A common trait among mass murderers is the desire to achieve immortality. Deranged individuals who plan mass shootings often glamorize previous massacres, and seek to emulate those murders. The murderer at Newtown maintained a “score sheet” of previous mass murders. The Columbine shooters hoped that Quentin Tarantino would make a movie about them.
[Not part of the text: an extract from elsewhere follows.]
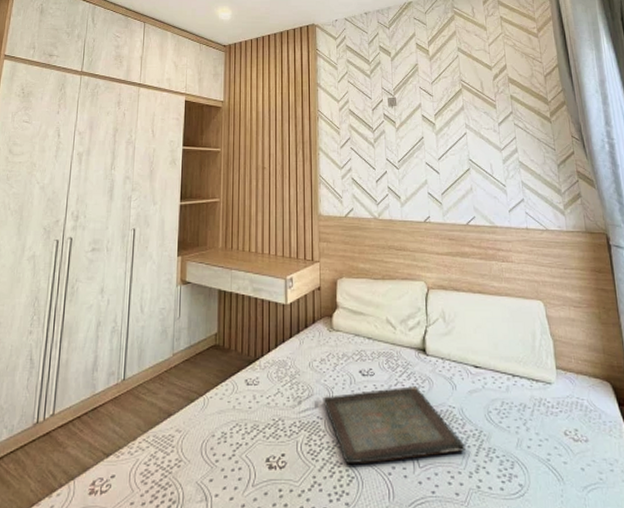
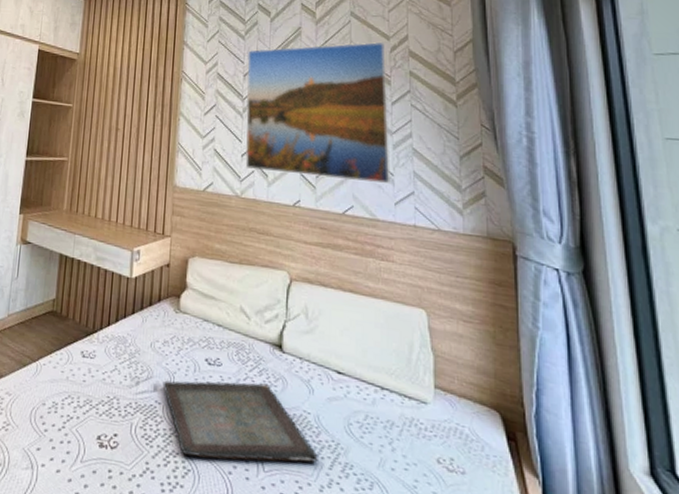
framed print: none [373,71,503,195] -> present [245,41,391,184]

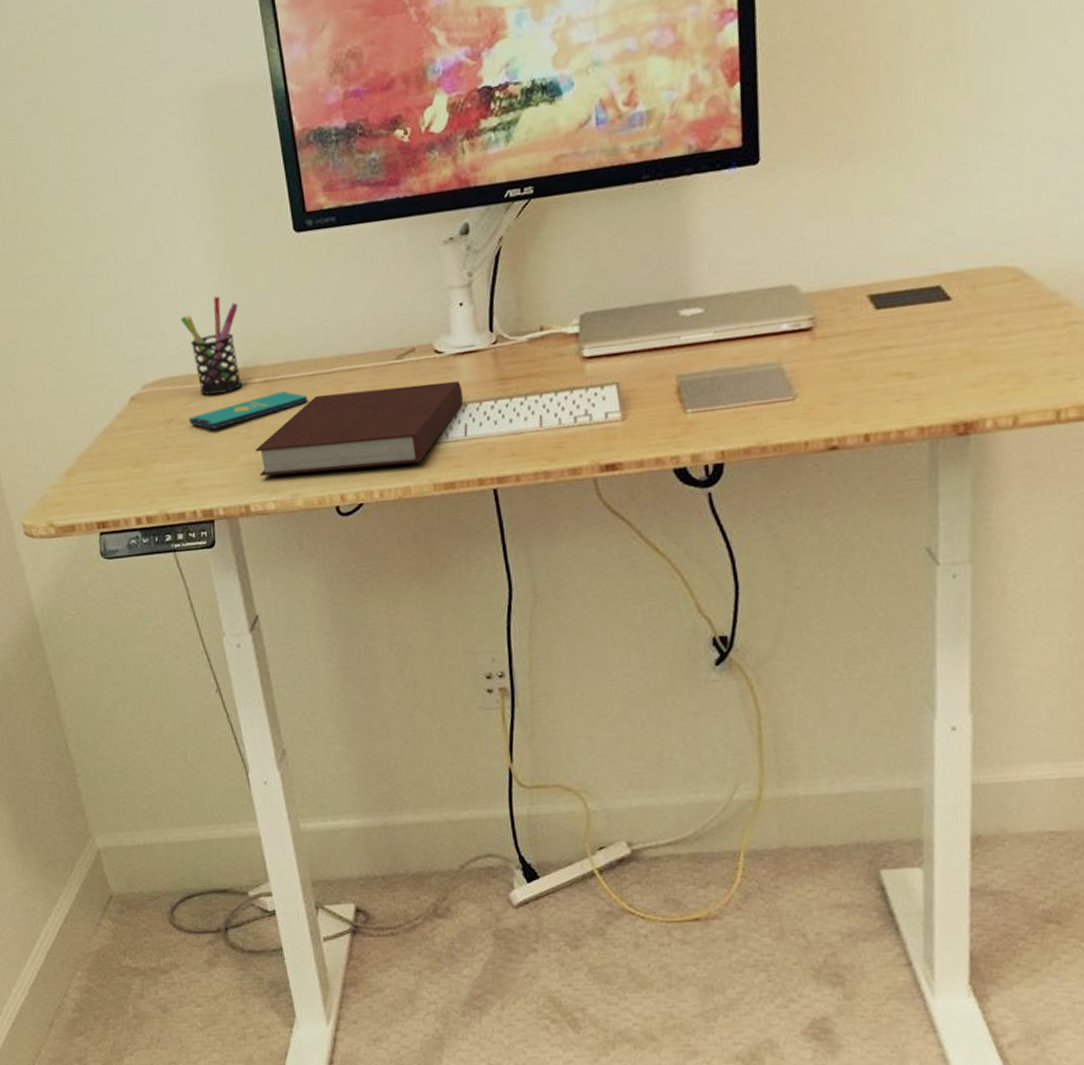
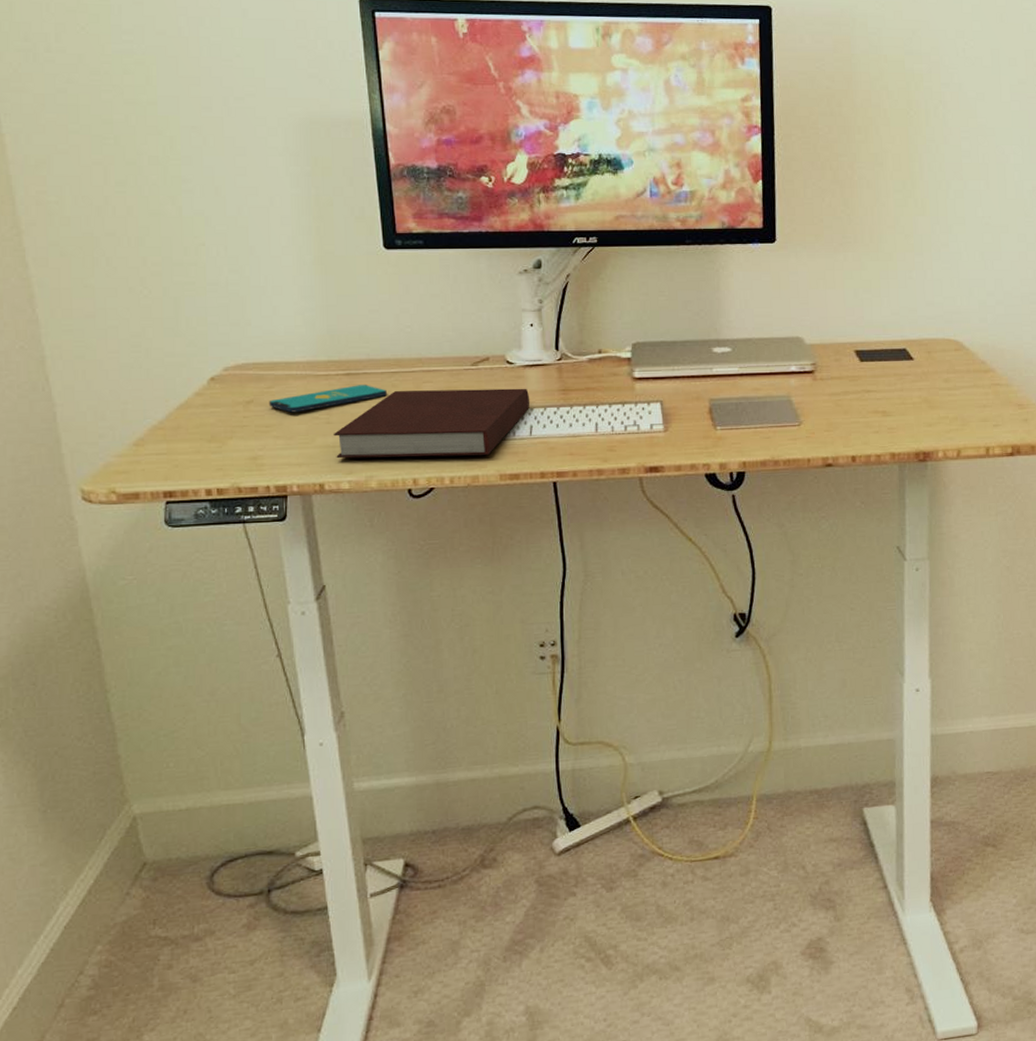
pen holder: present [180,296,242,395] -> none [267,295,326,382]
The shooters at Virginia Tech and Columbine, in their manifestos, made explicit references to earlier shootings, and sought to inspire other mass-murders.

Brady urges the media to reconsider their breathless coverage of these tragedies:

Until the news media agrees to stop naming mass shooters, their notoriety will continue to spread, particularly to disturbed people susceptible to those images.

To that end, the Brady Campaign’s effort includes a PSA and an online petitionto encourage media outlets to stop using the names and images of shooters.

“The media also has a role to refrain from memorializing monsters by splashing the names and faces of shooters all over television, newspapers, and the Internet,” Gross said.

I couldn’t agree more. Studies show that when the media deliberately decreases coverage of suicides, the rate of suicides drop. Likewise, media coverage of celebrity suicides increase suicides. NIH has published guidelines about media coverage of suicides.

This is a conversation the media should take up, considering how serious they are about stopping and prevent mass shootings. Gun control is not the only avenue.